----- Dataset content -----

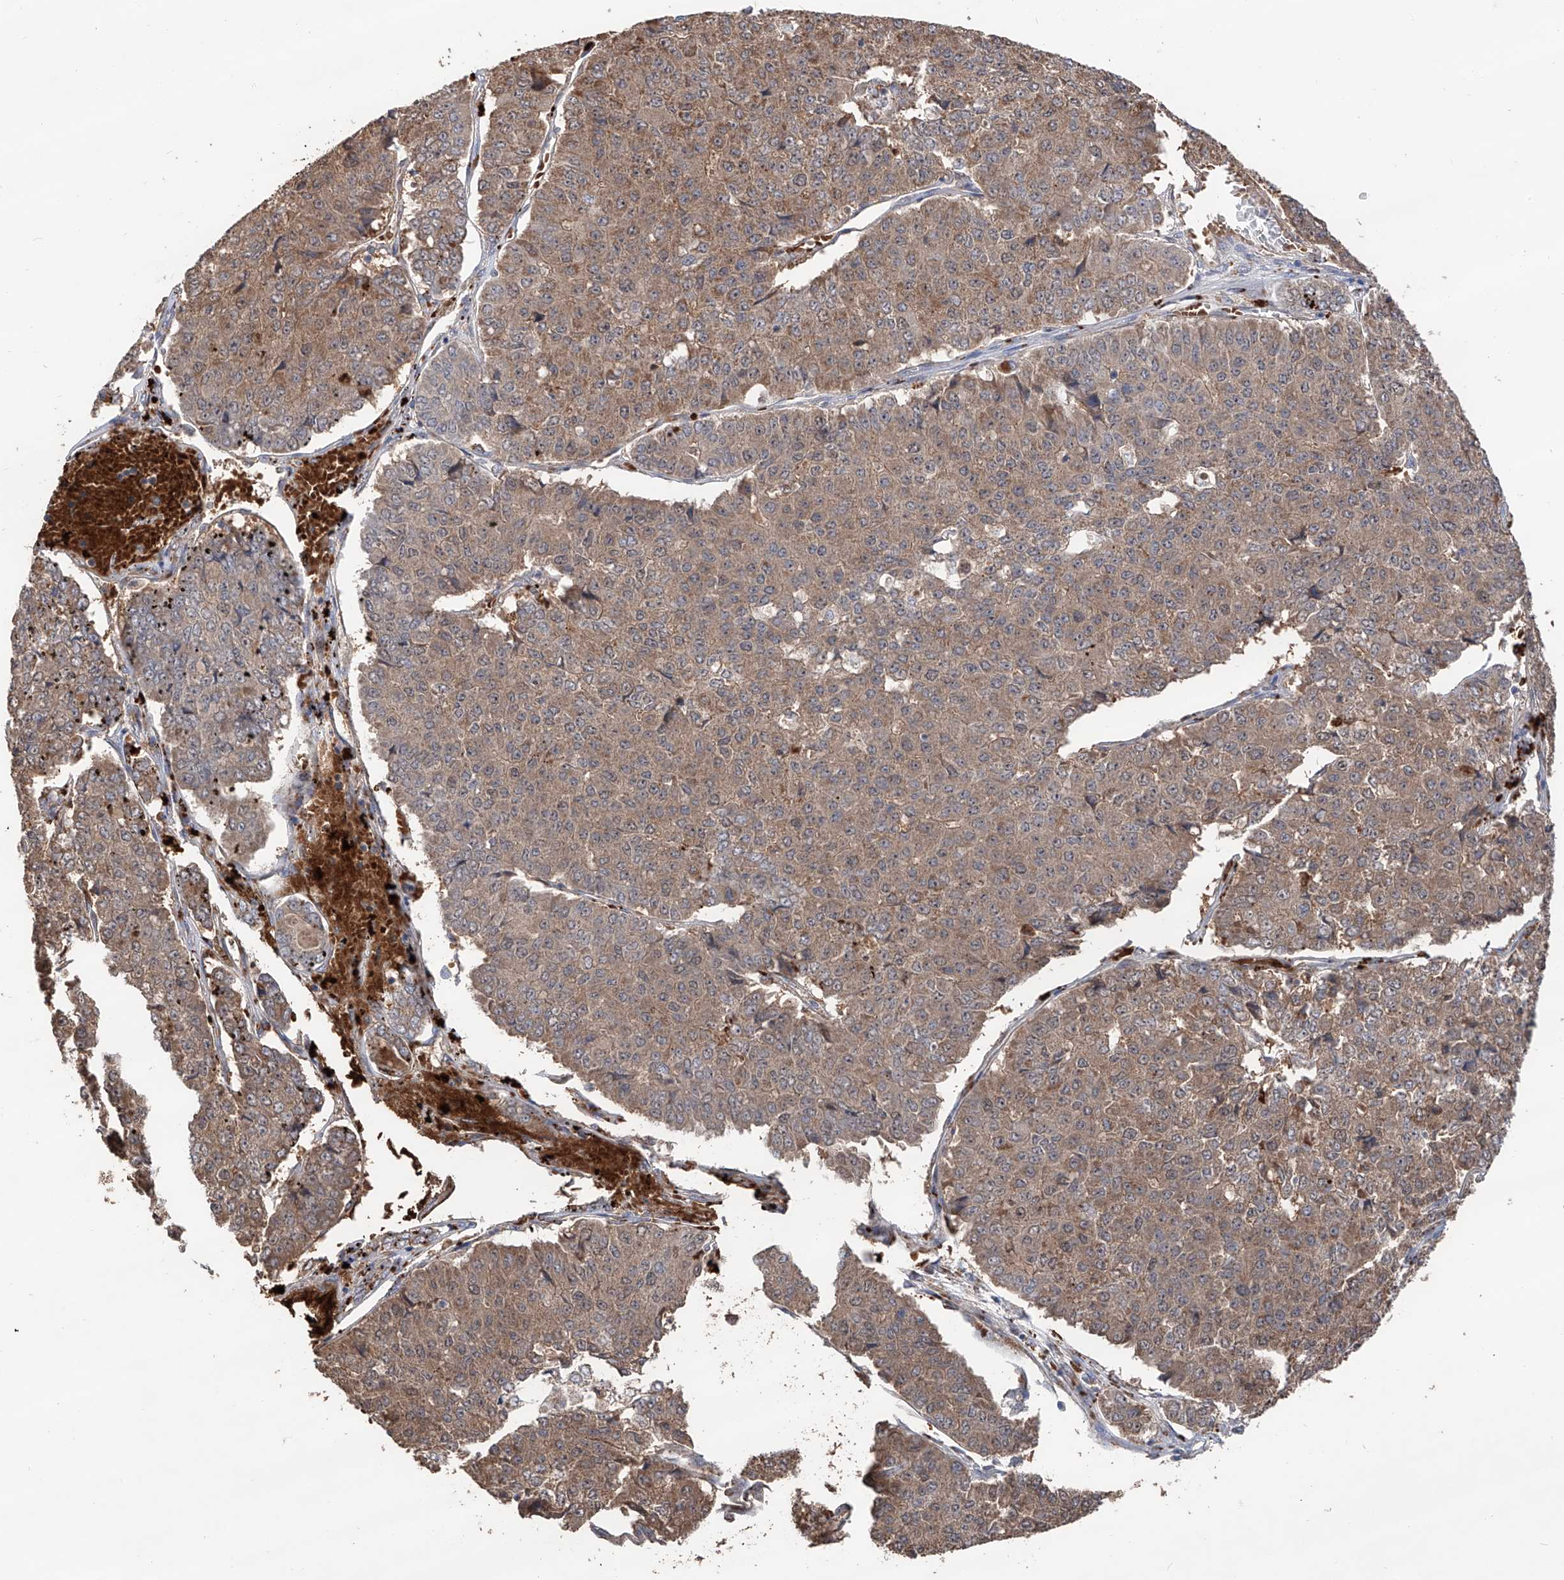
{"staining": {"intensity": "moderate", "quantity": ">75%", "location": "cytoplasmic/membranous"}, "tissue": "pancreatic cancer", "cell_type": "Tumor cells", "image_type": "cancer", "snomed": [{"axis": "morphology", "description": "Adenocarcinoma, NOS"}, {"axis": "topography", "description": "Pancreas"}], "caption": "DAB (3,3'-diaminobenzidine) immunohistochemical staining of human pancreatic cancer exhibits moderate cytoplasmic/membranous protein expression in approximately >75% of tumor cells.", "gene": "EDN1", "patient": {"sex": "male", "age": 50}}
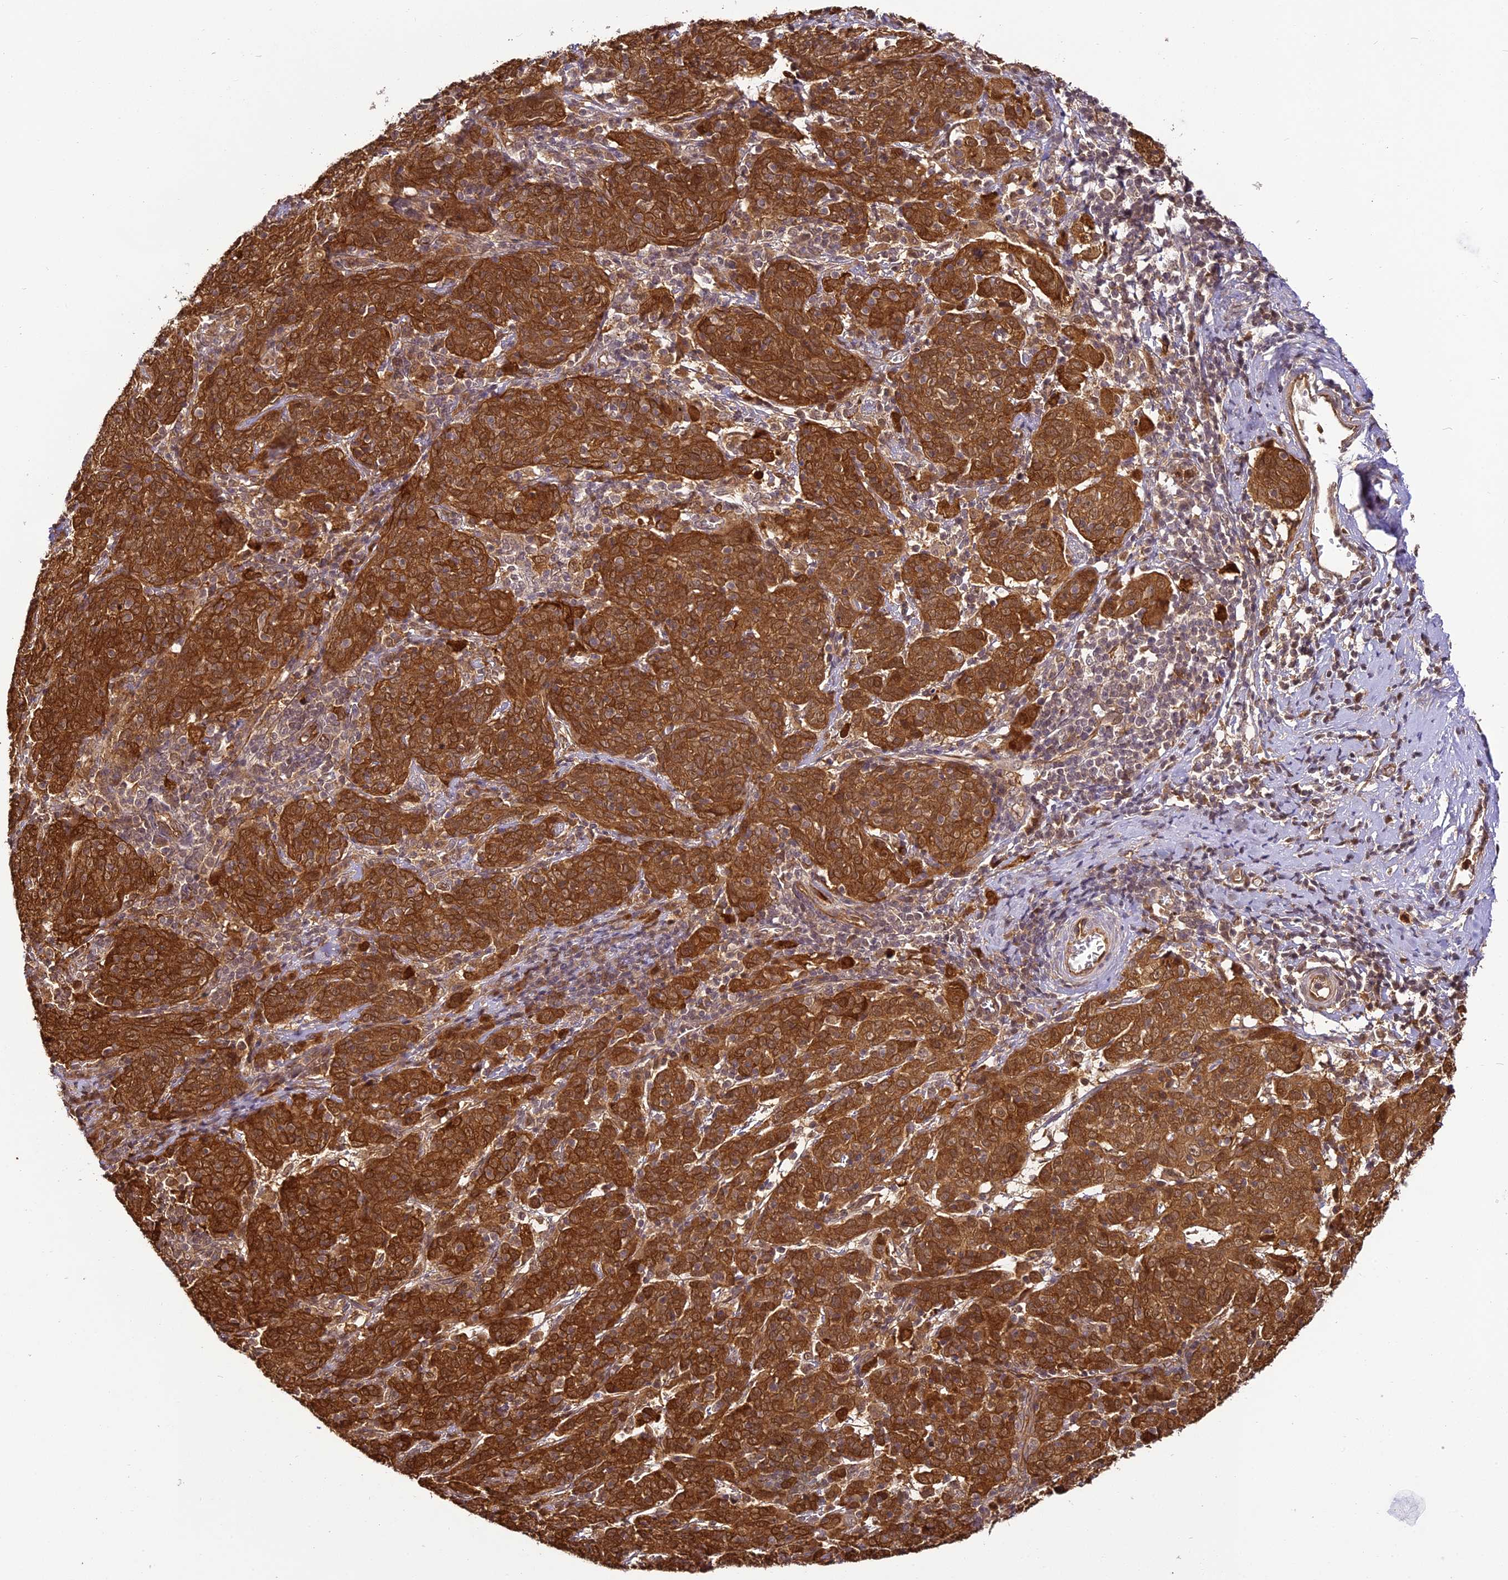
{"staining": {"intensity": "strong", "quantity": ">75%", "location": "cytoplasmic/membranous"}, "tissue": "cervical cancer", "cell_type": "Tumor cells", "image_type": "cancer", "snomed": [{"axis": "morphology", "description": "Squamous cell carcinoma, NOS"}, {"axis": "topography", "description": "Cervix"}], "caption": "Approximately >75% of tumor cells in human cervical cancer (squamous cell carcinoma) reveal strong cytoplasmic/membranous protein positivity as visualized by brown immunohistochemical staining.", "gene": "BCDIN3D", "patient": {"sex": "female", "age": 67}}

-----
----- Dataset content -----

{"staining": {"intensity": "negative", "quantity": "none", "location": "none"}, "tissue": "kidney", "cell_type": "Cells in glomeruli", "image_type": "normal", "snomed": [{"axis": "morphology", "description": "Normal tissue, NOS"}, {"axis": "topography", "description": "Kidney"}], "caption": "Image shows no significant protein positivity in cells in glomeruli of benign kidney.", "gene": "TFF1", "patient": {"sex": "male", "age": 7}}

-----

[Task objective]:
Write back word for word every line in the entries above from the one with "(3,3'-diaminobenzidine) immunohistochemical staining" to the one with "tumor cells in", ends included, and none of the pictures.

[Result below]:
{"staining": {"intensity": "moderate", "quantity": ">75%", "location": "cytoplasmic/membranous"}, "tissue": "pancreatic cancer", "cell_type": "Tumor cells", "image_type": "cancer", "snomed": [{"axis": "morphology", "description": "Adenocarcinoma, NOS"}, {"axis": "topography", "description": "Pancreas"}], "caption": "DAB (3,3'-diaminobenzidine) immunohistochemical staining of human pancreatic cancer exhibits moderate cytoplasmic/membranous protein expression in approximately >75% of tumor cells.", "gene": "EDN1", "patient": {"sex": "male", "age": 50}}
{"staining": {"intensity": "strong", "quantity": ">75%", "location": "cytoplasmic/membranous"}, "tissue": "cervical cancer", "cell_type": "Tumor cells", "image_type": "cancer", "snomed": [{"axis": "morphology", "description": "Squamous cell carcinoma, NOS"}, {"axis": "topography", "description": "Cervix"}], "caption": "Approximately >75% of tumor cells in human cervical cancer (squamous cell carcinoma) reveal strong cytoplasmic/membranous protein positivity as visualized by brown immunohistochemical staining.", "gene": "BCDIN3D", "patient": {"sex": "female", "age": 67}}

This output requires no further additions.